Le 8 février 2018


- Scénaristes : Sente, Yves>, Steve Cuzor>
- Collection : Aire Libre
- Genre : Historique
- Editeur : Dupuis
- Famille : BD Franco-belge
- Date de sortie : 19 janvier 2018
Lorsqu’il s’est engagé en 1944 pour combattre les nazis, le soldat Lincoln pensait atterrir sur le front français. Mais les soldats de couleur de l’armée américaine ne sont pas autorisés à avoir l’étoffe des héros. Une découverte de sa sœur, à savoir le journal d’une domestique noire de 1776, va lui permettre de finalement rejoindre les combats, à la recherche d’une relique perdue mais qui pourrait faire tomber les lois de ségrégation.
Une œuvre magistrale, qui vaut ses cinq étoiles.

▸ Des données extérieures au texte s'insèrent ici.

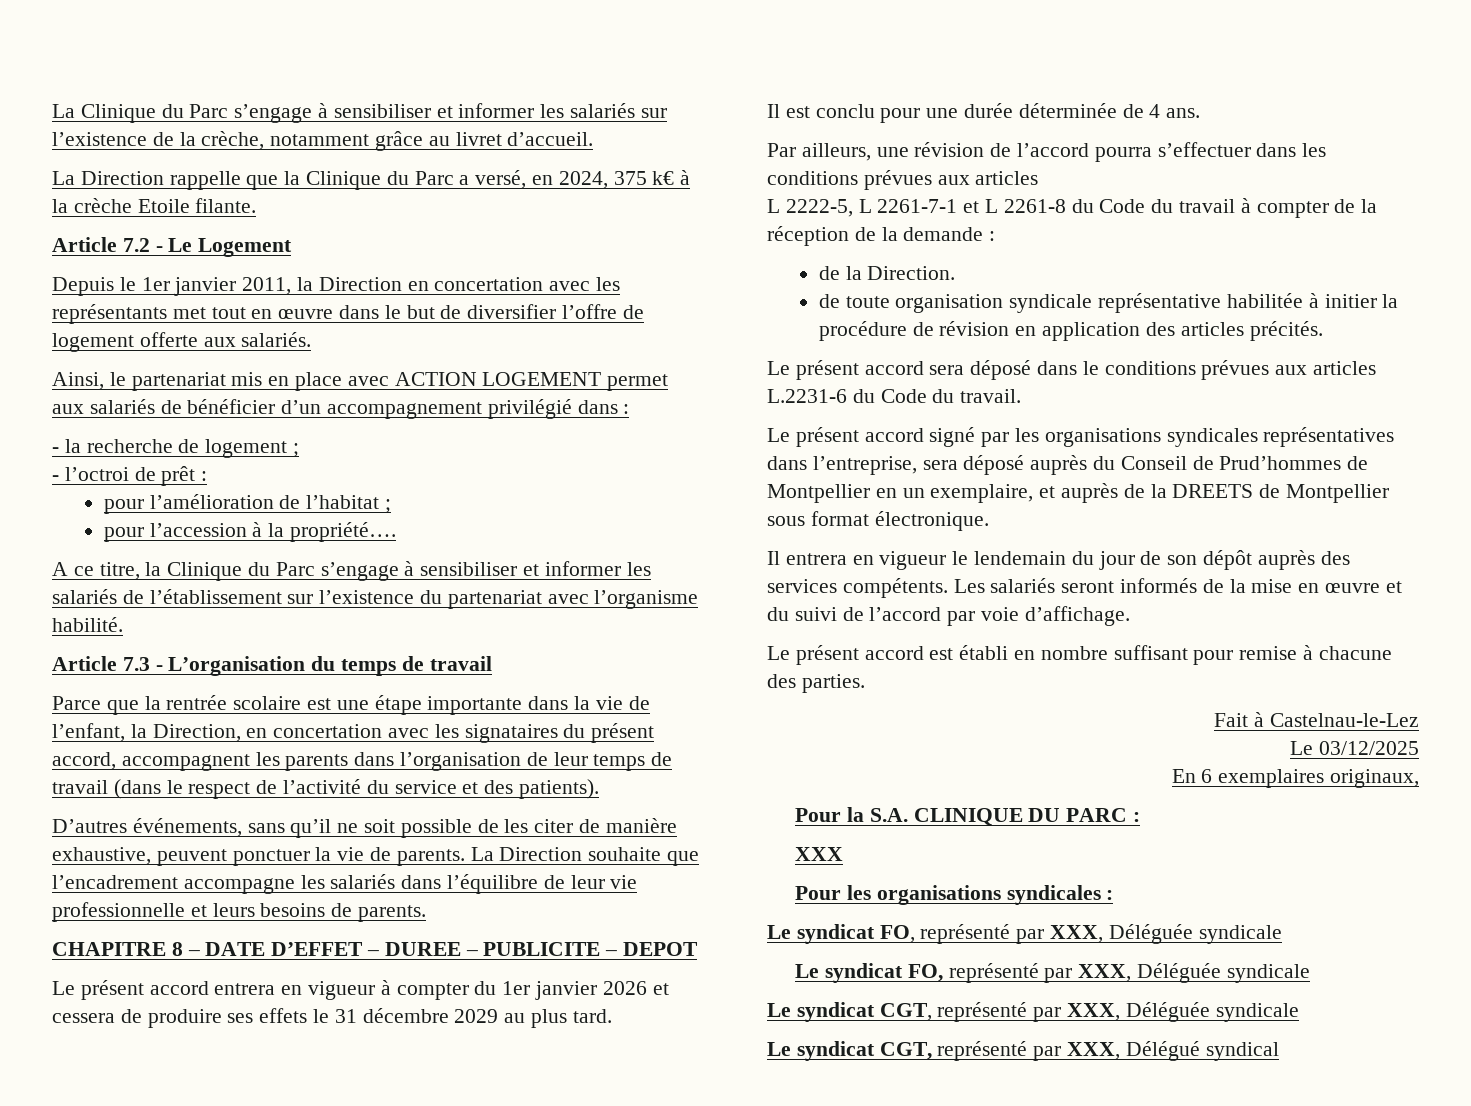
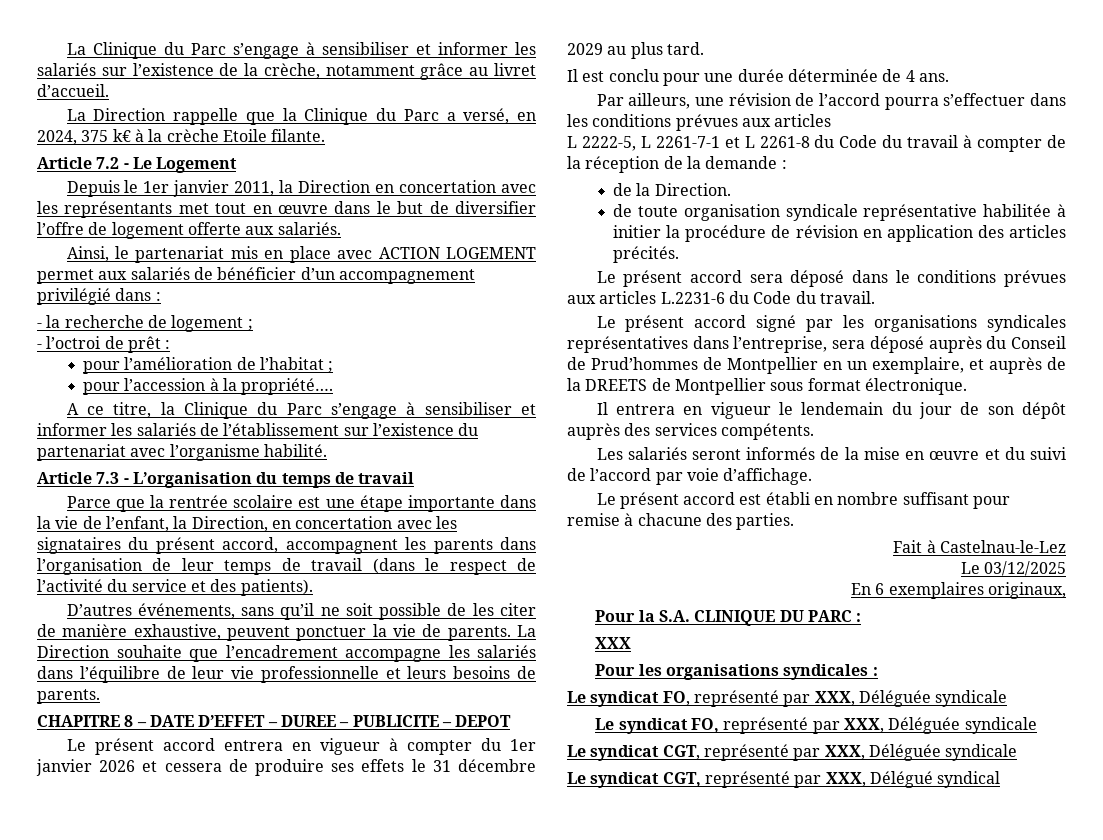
(948, 588) none -> (814, 431) //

Cette bande dessinée, qui traite du racisme et de la ségrégation, le fait d’une manière à la fois historique et mythique. Sorte de mélange entre Monument Men et la Couleur des Sentiments, Cinq branches de coton noir a tout d’un film, qui pourrait être aussi bien indépendant que hollywoodien. De l’action, de la recherche historique, du patriotisme, de la sociologie... chaque force se répand et se croise dans un récit qui lui aussi joue sur les narrations et les époques. L’ouverture d’un journal, authentique, est chevauché par la correspondance entre le frère et la sœur, tous deux militants pour un pays plus juste. Les reproches, les menaces et les offenses viennent en effet davantage de leurs compatriotes que des Allemands ou Japonais, contre qui le pays est pourtant en guerre. Autour du drapeau américain, créé à Philadelphie, va se nouer des destins. De fait, si une petite accroche typique du cinéma d’outre-atlantique avait prévenu « Cette bande dessinée est inspirée de faits réels », le lecteur n’aurait eu aucun mal à le croire, tant cette œuvre paraît authentique et son histoire réaliste.
© Dupuis
Bien entendu, le dessin joue également son rôle de vecteur des émotions et du réalisme ambiant. Le noir semble imprimé, véritable encre qui viendrait se placer sur des fonds tantôt rouges, bleus ou verts. Le blanc est absent, évité, parce qu’il occupe en vérité tout l’espace à cette époque. Le jais, l’ébène sera donc à l’honneur, les couleurs venant apporter des tonalités différentes par planche, par double page, par chapitre, pour éviter une œuvre en noir et blanc (même si le volume en tirage limité semble lui aussi magnifique par son contraste). D’un sujet inédit et d’actualité, le duo a su produire une œuvre magistrale, que le graphisme transcende. Il serait ainsi aisé de dire que déjà la couverture annonçait la couleur : une œuvre de lutte, de larmes et de liberté.
© Dupuis
Jetant un regard en même temps aventureux et sociologique sur l’Amérique, depuis son indépendance jusqu’à la Seconde Guerre mondiale, le duo Sente/Cuzor a parfaitement saisi l’esprit américain, mélange de patriotisme exacerbé et de honte refoulée. On leur souhaite désormais qu’un producteur tombe sur ce bijou.